Nation: Playing the Florida Game
Carter and Kennedy face off in a quirky contest
Some day it may be a case history in the politics of much ado about nothing; of the latter-day American penchant to be first, even if it is with the least, to launch the presidential sweepstakes; to invent a game if there is no game in town. Welcome, fans, to Florida's theater of the absurd, where on Oct. 13 an unannounced candidate for re-election (Jimmy Carter) is pitted against an unannounced challenger (Edward Kennedy) in a dog-and-pony show without substance beyond what is made ofor made up aboutit. A mere 1% of the state's 2.8 million registered Democrats are expected to turn out to vote in 67 county caucuses for slates of people who will have absolutely nothing to say about the delegates that Florida will eventually send to the 1980 Democratic National Convention. No matter. For weeks the money, the press, the cameras, the organizers have been pouring into Florida to blanket this nonevent, ensuring that at the very least one of the contenders will emerge grinning with "momentum" and the other with an Aesopian disclaimer that the outcome was, after all, meaningless. Probably both, alas, will be right. TIME Correspondent Richard Woodbury reports:
In a tiny, windowless office on West Palm Beach's Datura Street, Erica Bennett last week made one phone call after another to musical booking agents. Finally, she lined up the Gwen McCray group for a free performance at Gains Park next Saturday afternoon for 1,000 young people. But this will be disco with a difference: before going to the dance, each guest will be expected to stop by Forest Hill High School and cast a vote of confidence for Jimmy Carter.
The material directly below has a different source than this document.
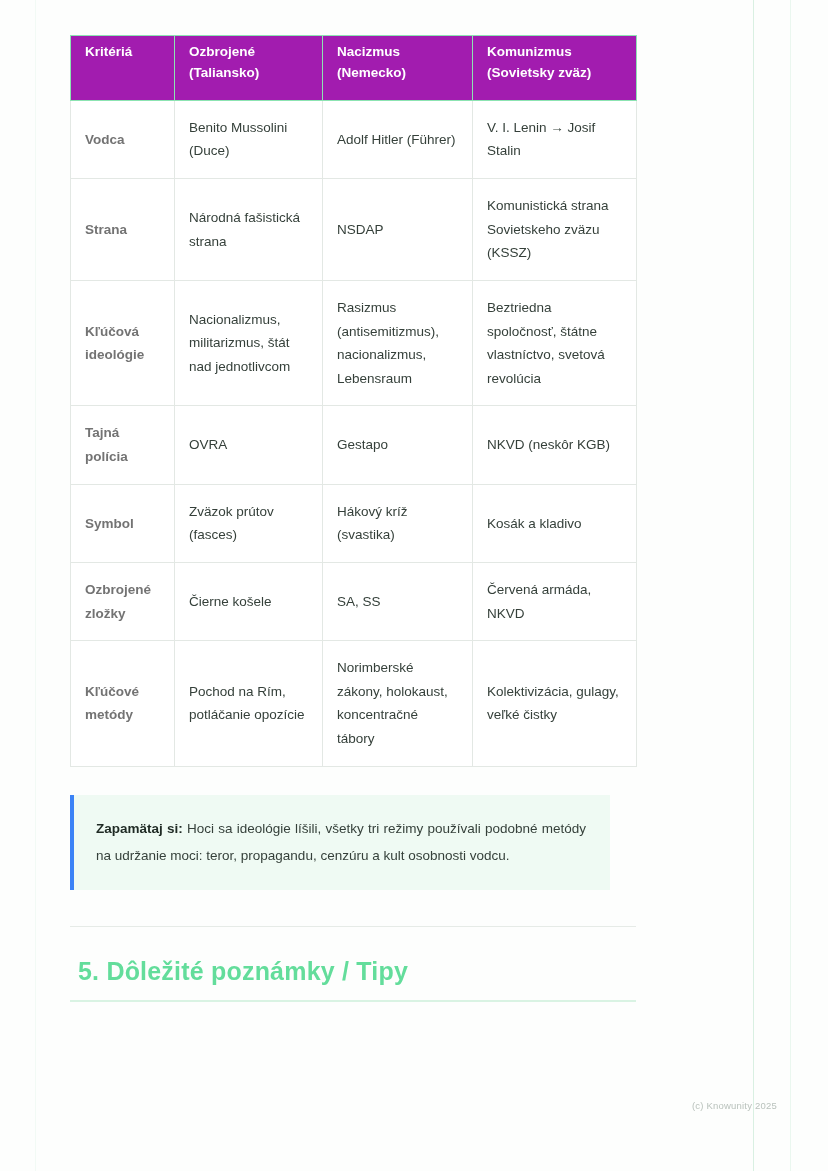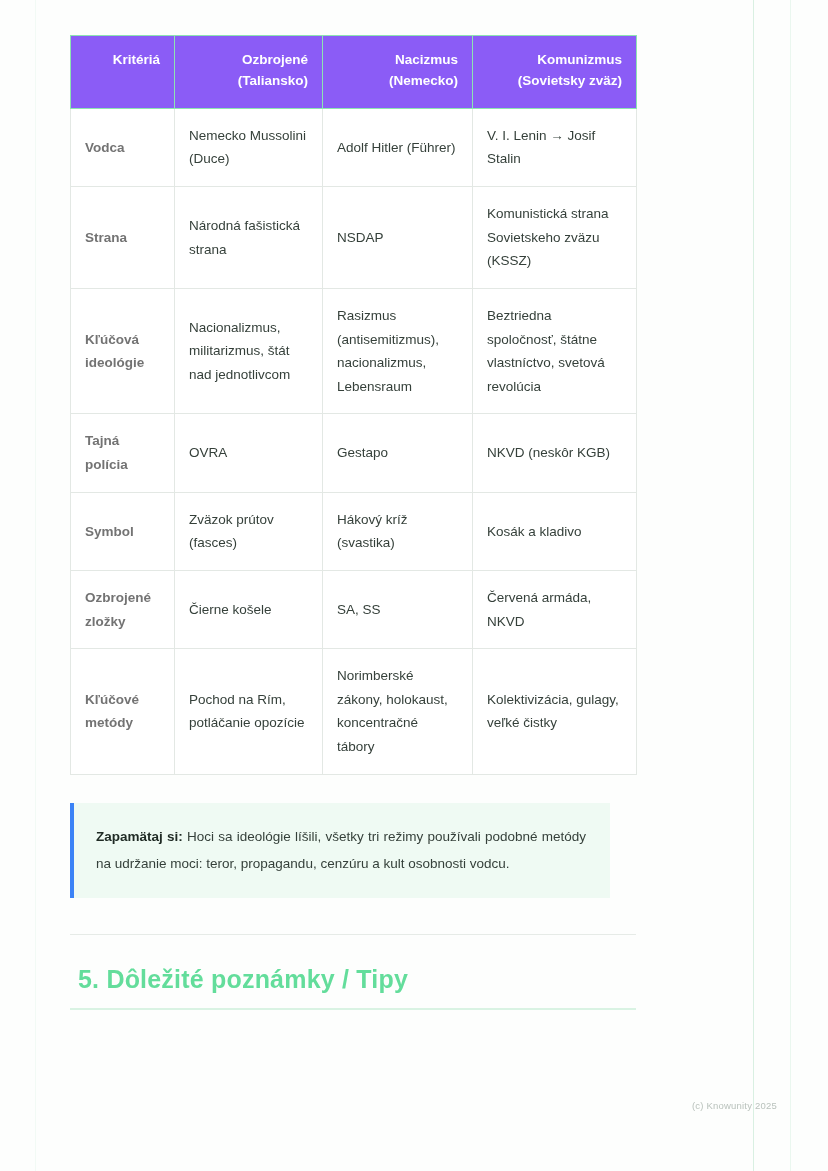"Kritériá" table.cmp th { background: #8b5cf6 -> #a21caf; padding: 14px 14px 16px 14px -> 6px 14px 16px 14px; text-align: right -> left }
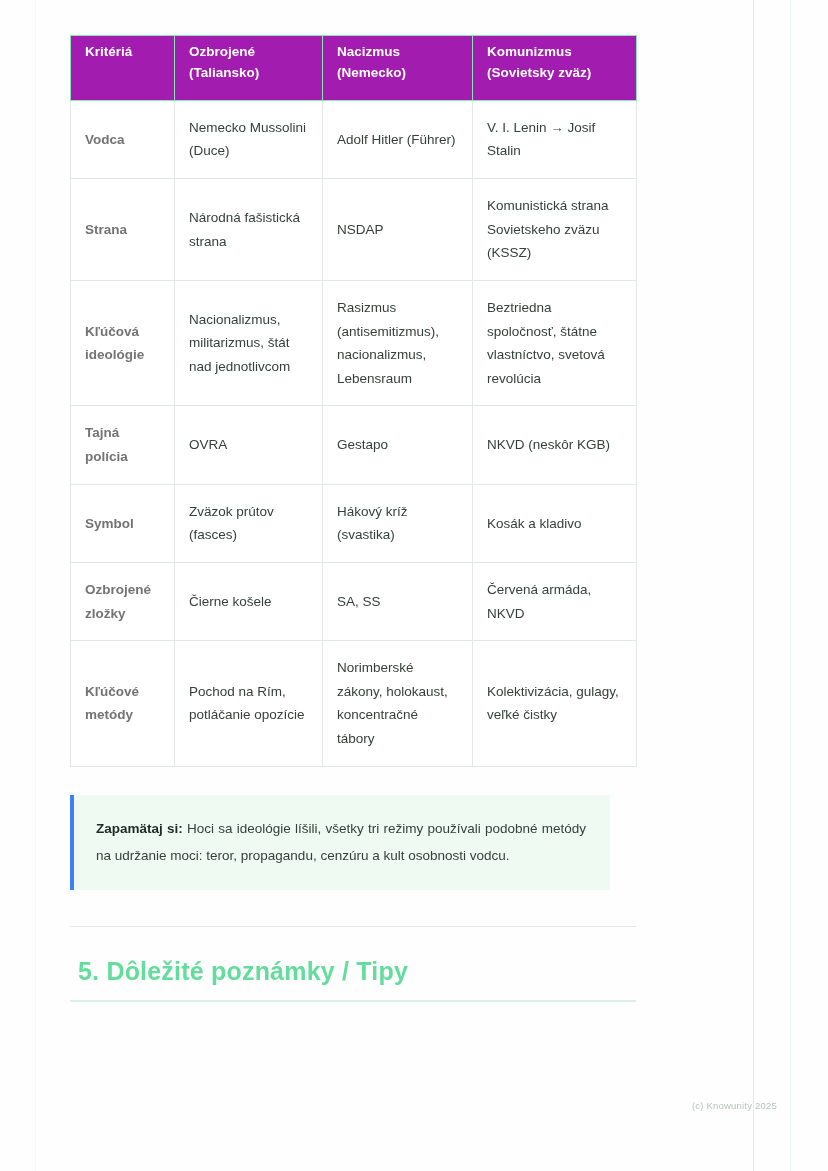"Nemecko Mussolini (Duce)" td { text: Nemecko -> Benito }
While Bennett was making phone calls, three volunteers in a stark union hall eight miles northwest of Datura Street were preparing 3-in. by 5-in. cards for mailing to 1,800 members of the local branch of the machinists' union. The cards urged them to stop by Forest Hill High, but not to vote for Carter. Read the message: "Be there, Kennedy Democrats, October 13th."
From the populous Gold Coast to the rural panhandle, Florida Democrats these days are flushed with a premature case of presidential campaign fever. The cause is the round of caucuses on Oct. 13 at which Democrats will choose 878 delegates to a convention on Nov. 16-18 in St. Petersburg. There they will be joined by 839 other delegates, including party officials and officeholders, and cast a straw vote on their preference for the Democratic presidential nominee in 1980. It is one of the quirkier contests in the history of American politics, since it has a theoretical significance rating of about minus ten. Not until after a primary on March 11 will Florida Democrats select their 100 delegates to the Democratic National Convention.
Nonetheless, the Carter and Kennedy forces are waging an all-out battle over the caucuses, for the real target is not the hearts and minds of Florida's Democrats but the national newspaper headlines.